With the title self-explanatory, we dive in to the autopsy. Øvredal pays close attention to this medical process; the autopsy is slow and detailed, the characters throwing out medical jargon, explanations and multiple mysteries, expecting us to catch up. For all the intrusion of her body, what makes it most uncomfortable is her nudity and the condition her body is in – apart from her cold, glass eyes that stare out in pain for most of the autopsy, she doesn’t look dead. It’s voyeuristic, and is testament to Øvredal’s insistence that Jane Doe is played by a real person. Credit too has to go to Olwen Catherine Kelly, who has the hardest job in this film, somehow making a corpse one of the best bits of acting I’ve seen in a long time.
We see her face a lot from the birds eye perspective and you keep waiting for something to happen – a twitch or a blink, a lip quiver or shudder. Yet nothing does happen, her menace lying in her unchanging face. As the autopsy continues and the mysteries deepen, we’re drawn in to the intriguing and mysterious world of Jane Doe. Is she the victim of a ritualistic cult slaying? Or is she the perpetrator, isolated inside this preserved body?
As well as creating a sense of claustrophobia in the windowless room, Øvredal uses music and sound to maximum effect. The juxtaposition of the rock music is one thing, but when the supernatural begins to happen the chorus builds to an uncomfortable level, the gospel-sounding music emphasising the ritualistic nature of her death. There’s also an impeccable use of sound with the ankle bell. Introduced as an old fashioned method of Tommy’s to ensure the corpse is definitely just that, the mere sound of it later becomes a gut wrenching and goosebump-inducing scene that conjures horrific images that you’ve created yourself.

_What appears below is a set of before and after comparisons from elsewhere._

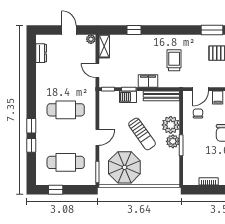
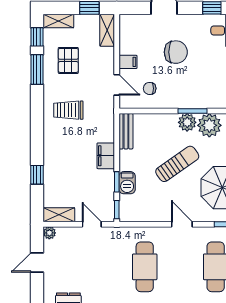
trolley: (174, 60) -> (68, 110), moved
door: (97, 70) -> (92, 224), swing flipped
bench: (161, 96) -> (126, 131), width x0.73
plant: (171, 125) -> (209, 125), moved

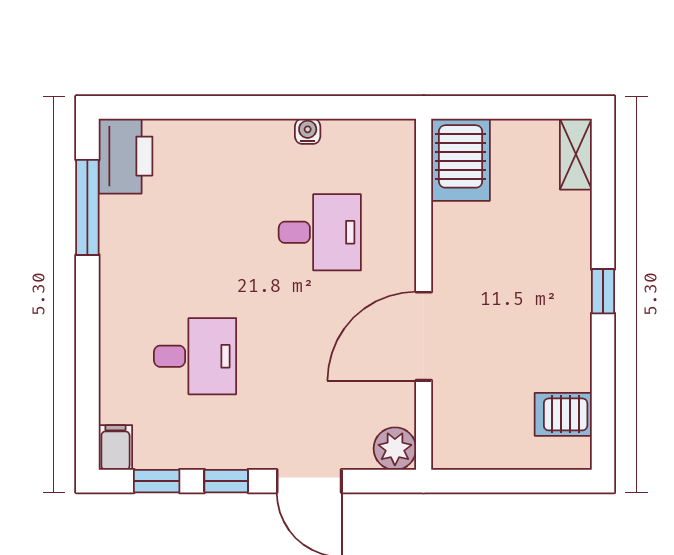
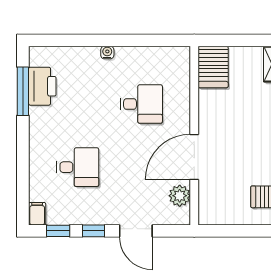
water cooler: (308, 131) -> (107, 52), moved
printer: (126, 156) -> (42, 86), moved
plant: (395, 449) -> (180, 196), moved

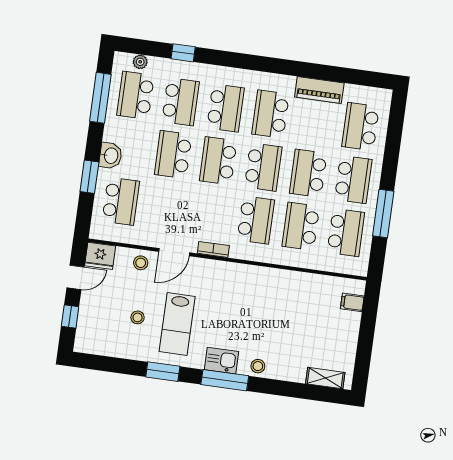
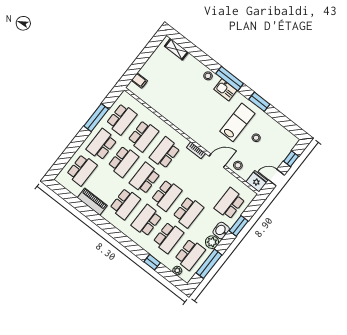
school desk: (180, 102) -> (168, 238), turned 180
plant: (114, 131) -> (212, 242), added
school desk: (346, 232) -> (122, 119), turned 180

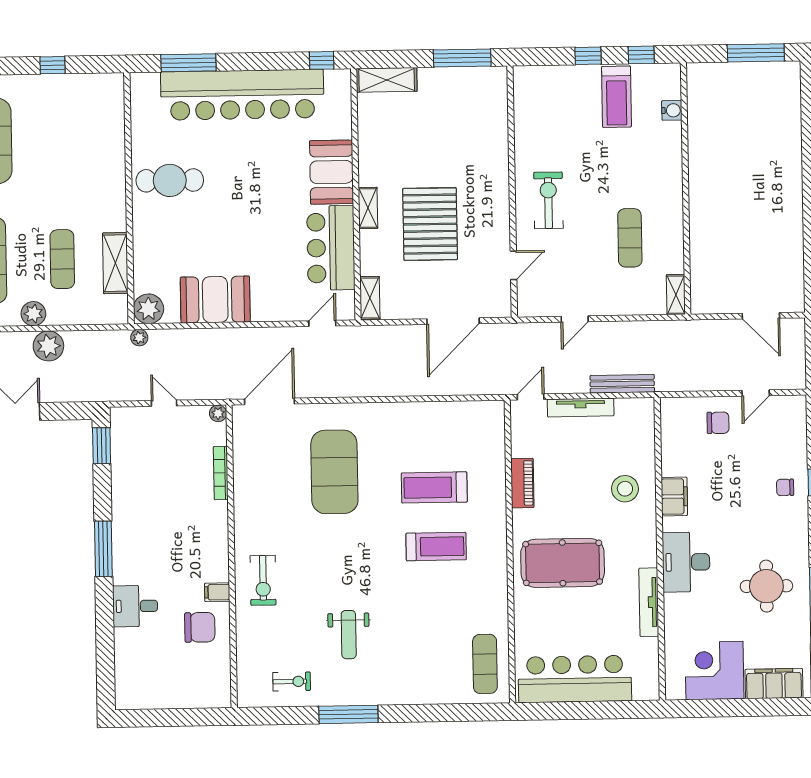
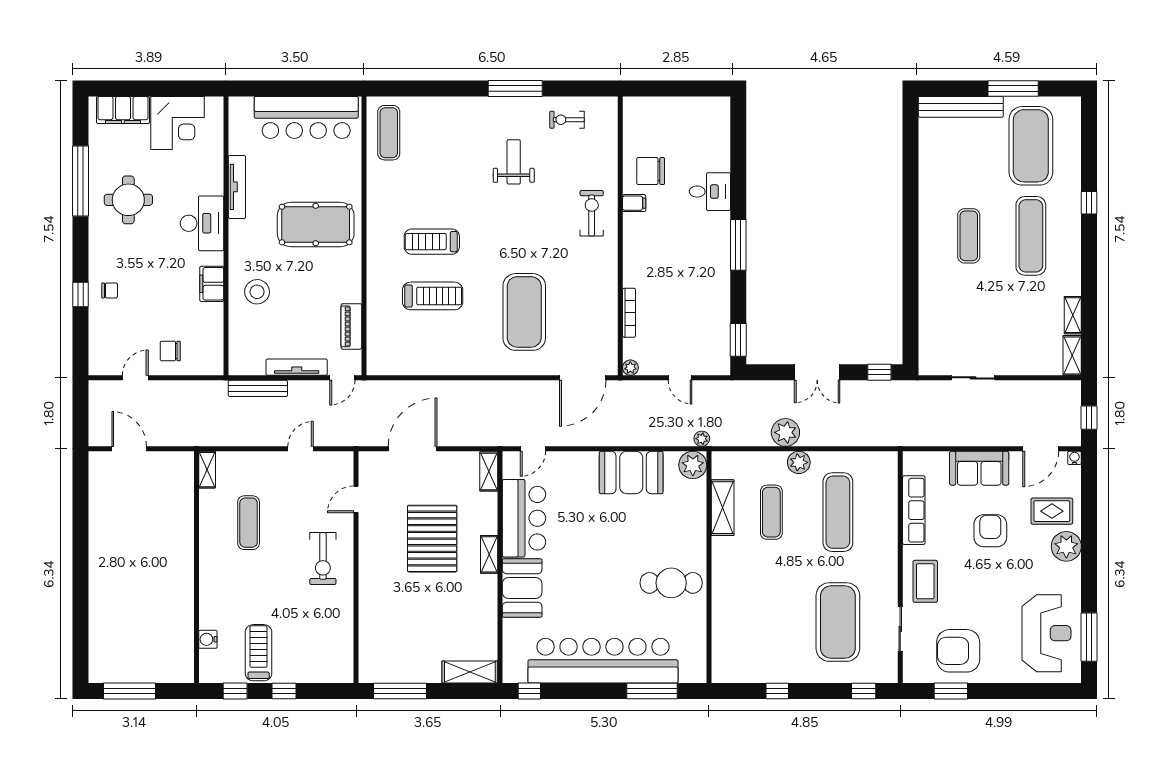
piano: (522, 483) -> (351, 326), moved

Øvredal shows himself as a master of the genre with the way in which he plays his cards close to his chest. Tight shots, close-ups and distorted images through cracks in the door keep from revealing everything to us. There’s just enough given for us to make the rest ourselves, always leaving us wanting more. He also knows when enough is enough, giving us the shotgun face guy in all his glory but only for a few flickering seconds, sending shivers up your spine.
The mystery surrounding Jane Doe and the hell she brings is never quite explained. The biggest reveal (no spoilers) is actually quite hard to take, and you really feel for. But this mystery surrounding her is what makes the film so clever. There are answers, but not enough to round the film out, but that’s okay; what we do learn of her is shocking, but to fully comprehend it would perhaps be too much. The ending of the film is downbeat and plays out like the opening scene, with the idyllic picture outside making way for a hellish nightmare inside.
Though there’s the potential for a sequel, it feels like it ended the way it should. Let’s just hope that Øvredal has more horror up his sleeve.
Inertia’s Ideal Score (★ out of 5)
- Norwegian director André Øvredal was inspired to do a horror movie after attending a screening of The Conjuring
- Stephen King said the film rivaled Alien and early Cronenberg
- Martin Sheen was originally cast as Tommy, but had to drop out due to scheduling conflicts
TOMMY: This amount of lung damage, though, I’d expect the body to be covered in third degree burns. It’s like finding a bullet in a brain, but with no gunshot wound.